───── TEKS UNTUK DIANALISIS ─────
Universitas Islam Malang

Kecil Besar

TIMESINDONESIA, MALANG – Setiap negara memiliki permasalahan yang menjadi fokus untuk segera diatasi, terlebih apabila menyangkut kesejahteraan masyarakat. Sandang, pangan dan papan adalah kebutuhan setiap manusia yang mana jika salah satu tidak dapat dipenuhi maka akan mempengaruhi kelangsungan hidup. Berfokus pada pangan, Indonesia sebagai negara agraris dan berumur lebih dari setengah abad belum memiliki konsep dasar diversifikasi pangan. Ironisnya, diversifikasi pangan hanya tinggal slogan. Konsumsi beras menjadi buktinya.

Keberadaan beras kini telah menggeser budaya pangan tradisional yang sudah berlangsung beratus-ratus tahun. Meningkatnya konsumsi beras menyebabkan peningkatan pengimpor beras yang tidak dapat dihindari. Bahkan kebijakan pemerintah yang terlalu fokus pada beras merupakan grand design yang keliru di masa orde baru.

Advertisement

Paradigma baru: "mengurangi konsumsi beras, mengakhiri kebijakan menggenjot produksi beras, mendorong kebijakan diversifikasi pangan" diperlukan untuk mengantisipasi manakala persediaan beras berkurang dan masyarakat merasa kekurangan pangan.
───── DATA YANG DIBERIKAN ─────
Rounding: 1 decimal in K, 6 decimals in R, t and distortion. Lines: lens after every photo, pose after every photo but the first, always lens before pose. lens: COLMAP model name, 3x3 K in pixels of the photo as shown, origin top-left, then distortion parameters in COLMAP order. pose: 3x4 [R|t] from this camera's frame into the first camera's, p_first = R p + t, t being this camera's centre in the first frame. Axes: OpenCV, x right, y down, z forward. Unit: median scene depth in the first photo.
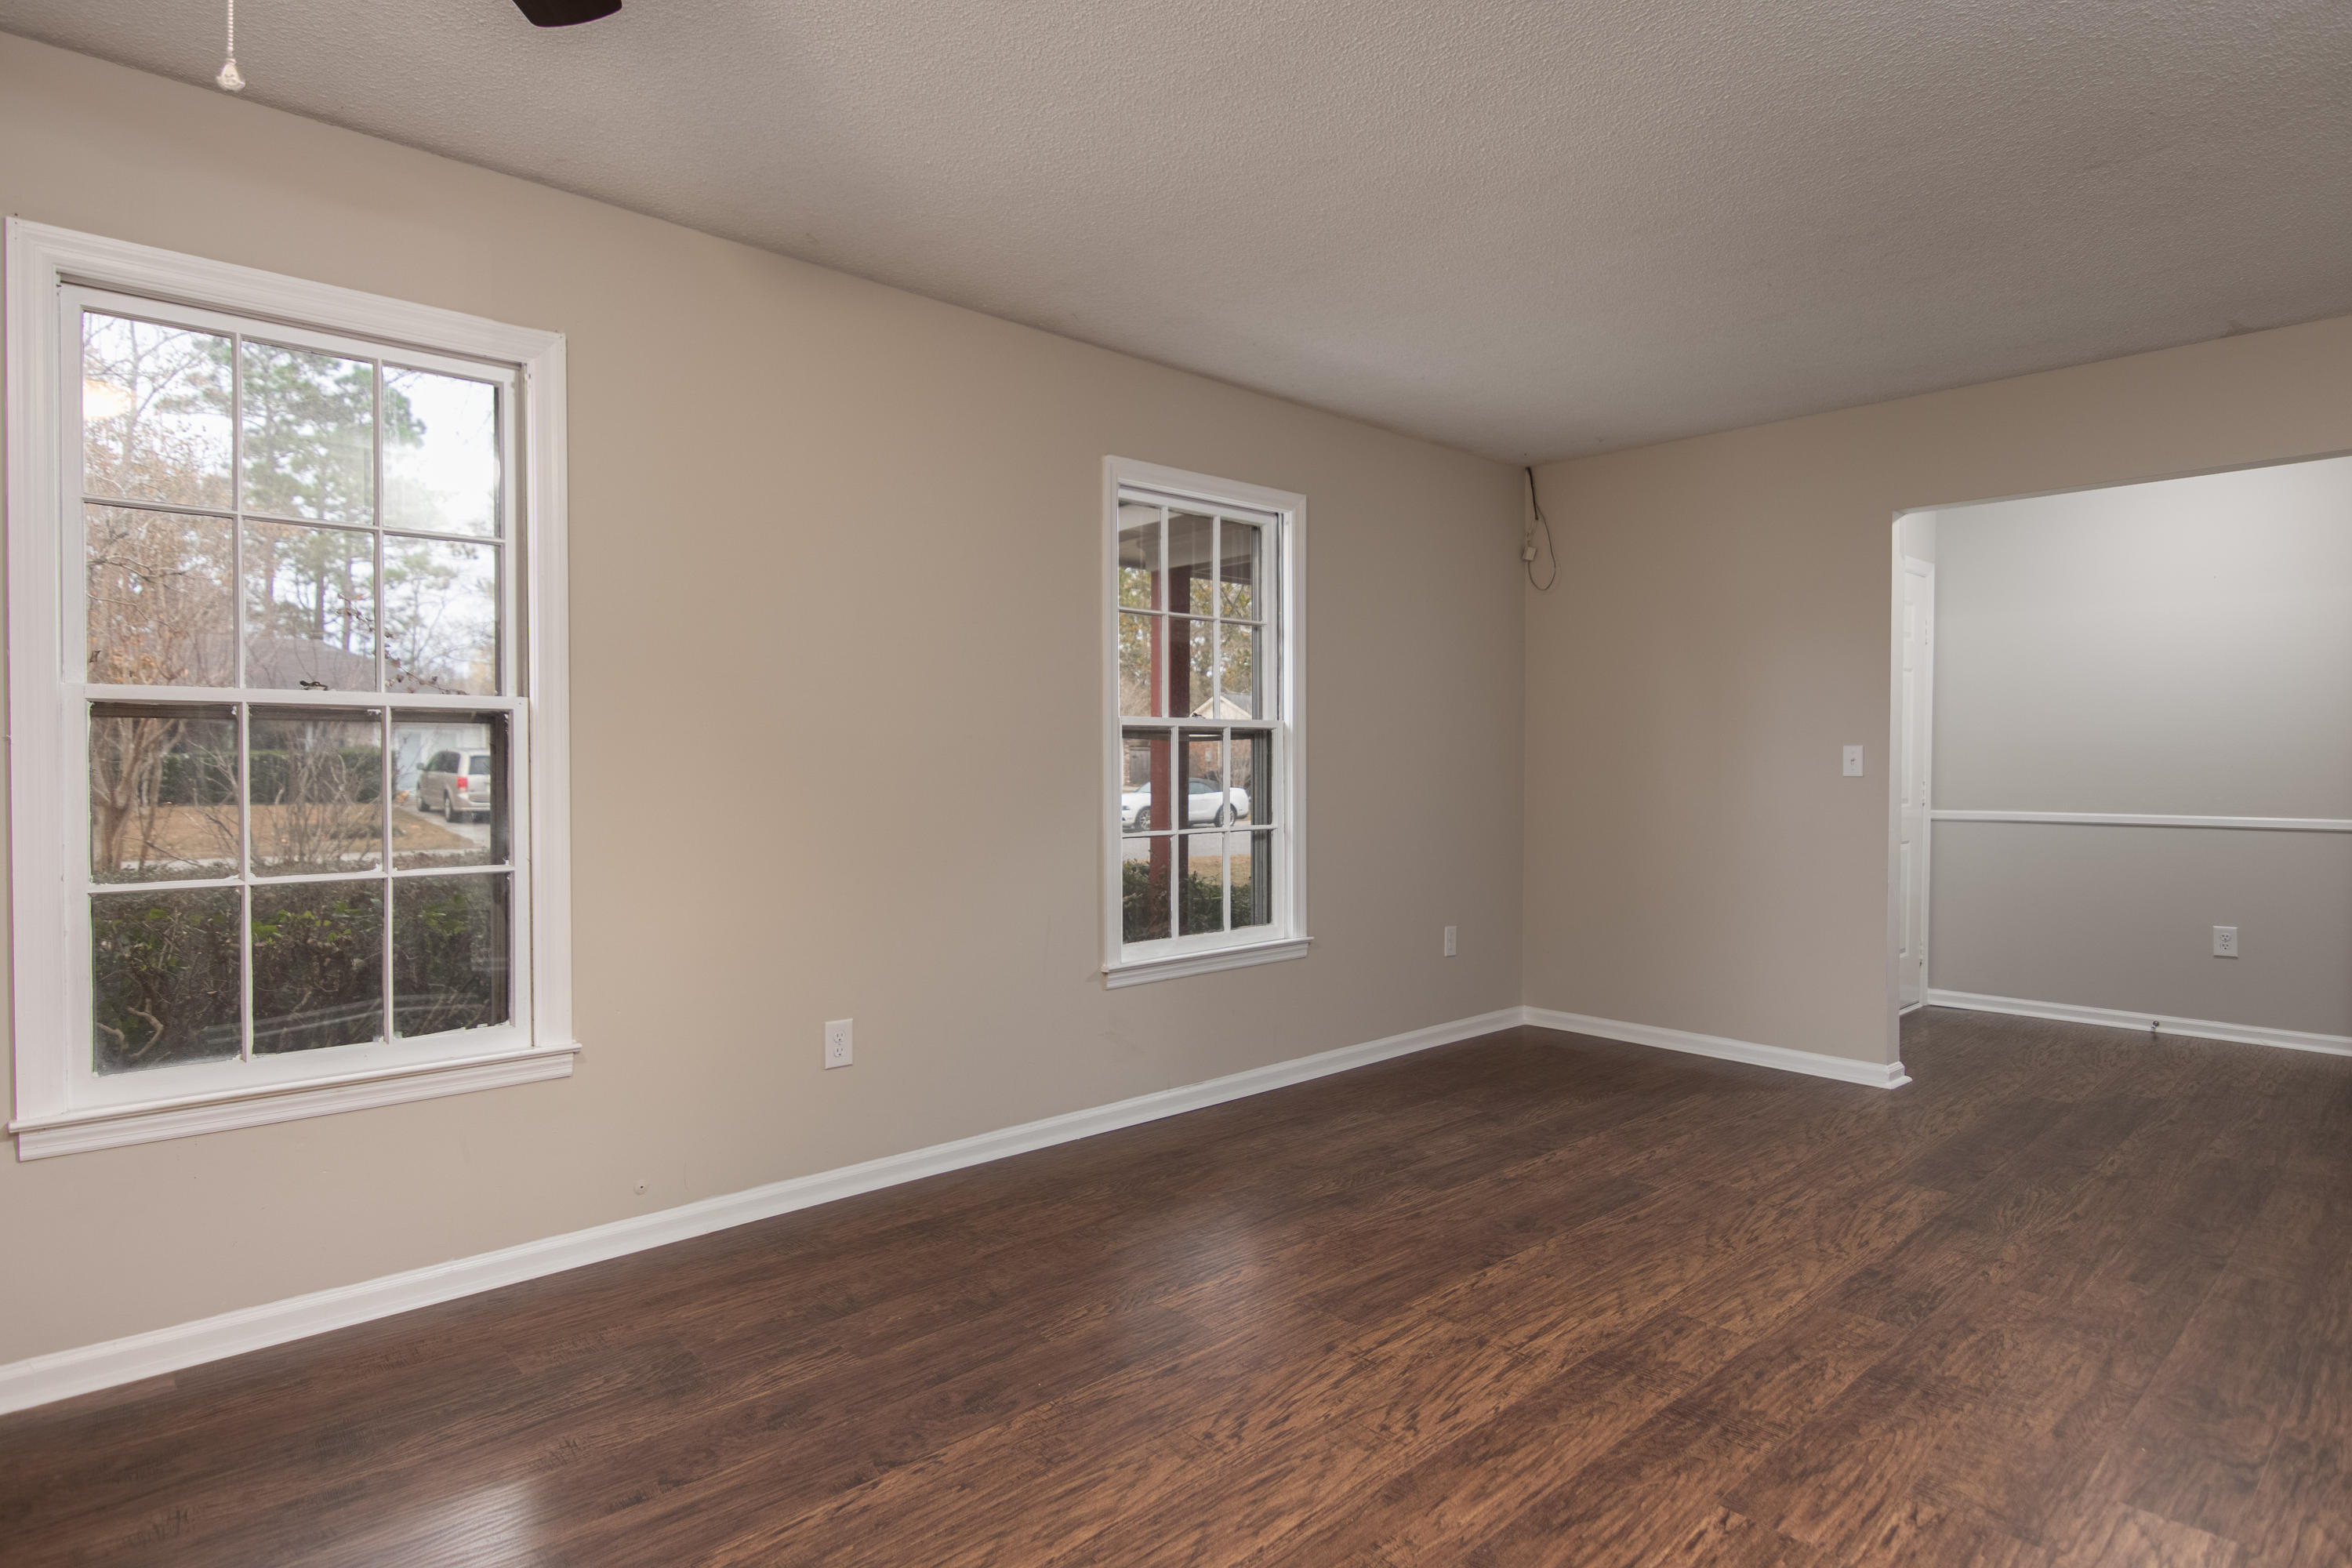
─────
**KETENTUAN LATIHAN:**
• 1. Terjemahkan kalimat "Ironisnya, diversifikasi pangan hanya tinggal slogan." dari teks tentang diversifikasi pangan ke dalam bahasa Inggris.
• 2. Ringkaslah teks tentang diversifikasi pangan dalam dua kalimat.
• 3. Kutip bagian teks tentang diversifikasi pangan mulai dari "Kecil Besar" sampai dengan "beras menjadi buktinya.".
Baris-baris data di atas tidak diperlukan untuk mengerjakan latihan ini.

**JAWABAN PER TUGAS:**
• 1. Ironically, food diversification is now merely a slogan.

• 2. Indonesia sebagai negara agraris belum memiliki konsep dasar diversifikasi pangan, sementara meningkatnya konsumsi beras telah menggeser budaya pangan tradisional dan menyebabkan peningkatan impor beras. Kebijakan pemerintah yang terlalu fokus pada beras disebut sebagai grand design yang keliru di masa orde baru, sehingga diperlukan paradigma baru yang mengurangi konsumsi beras dan mendorong kebijakan diversifikasi pangan.

• 3.
Kecil Besar

TIMESINDONESIA, MALANG – Setiap negara memiliki permasalahan yang menjadi fokus untuk segera diatasi, terlebih apabila menyangkut kesejahteraan masyarakat. Sandang, pangan dan papan adalah kebutuhan setiap manusia yang mana jika salah satu tidak dapat dipenuhi maka akan mempengaruhi kelangsungan hidup. Berfokus pada pangan, Indonesia sebagai negara agraris dan berumur lebih dari setengah abad belum memiliki konsep dasar diversifikasi pangan. Ironisnya, diversifikasi pangan hanya tinggal slogan. Konsumsi beras menjadi buktinya.